EXERCISE AIM
Output the entries word for word. Omit images.

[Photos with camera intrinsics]
┏━━
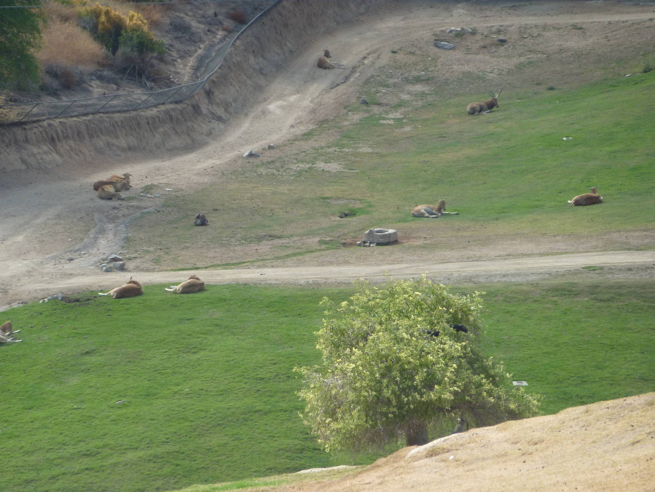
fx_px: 5677
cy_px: 246
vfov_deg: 5.0
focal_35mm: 300
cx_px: 328
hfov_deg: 6.6
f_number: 4.9
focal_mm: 49.2
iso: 160
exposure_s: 1/320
┗━━
SOLUTION
fx_px: 5677
cy_px: 246
vfov_deg: 5.0
focal_35mm: 300
cx_px: 328
hfov_deg: 6.6
f_number: 4.9
focal_mm: 49.2
iso: 160
exposure_s: 1/320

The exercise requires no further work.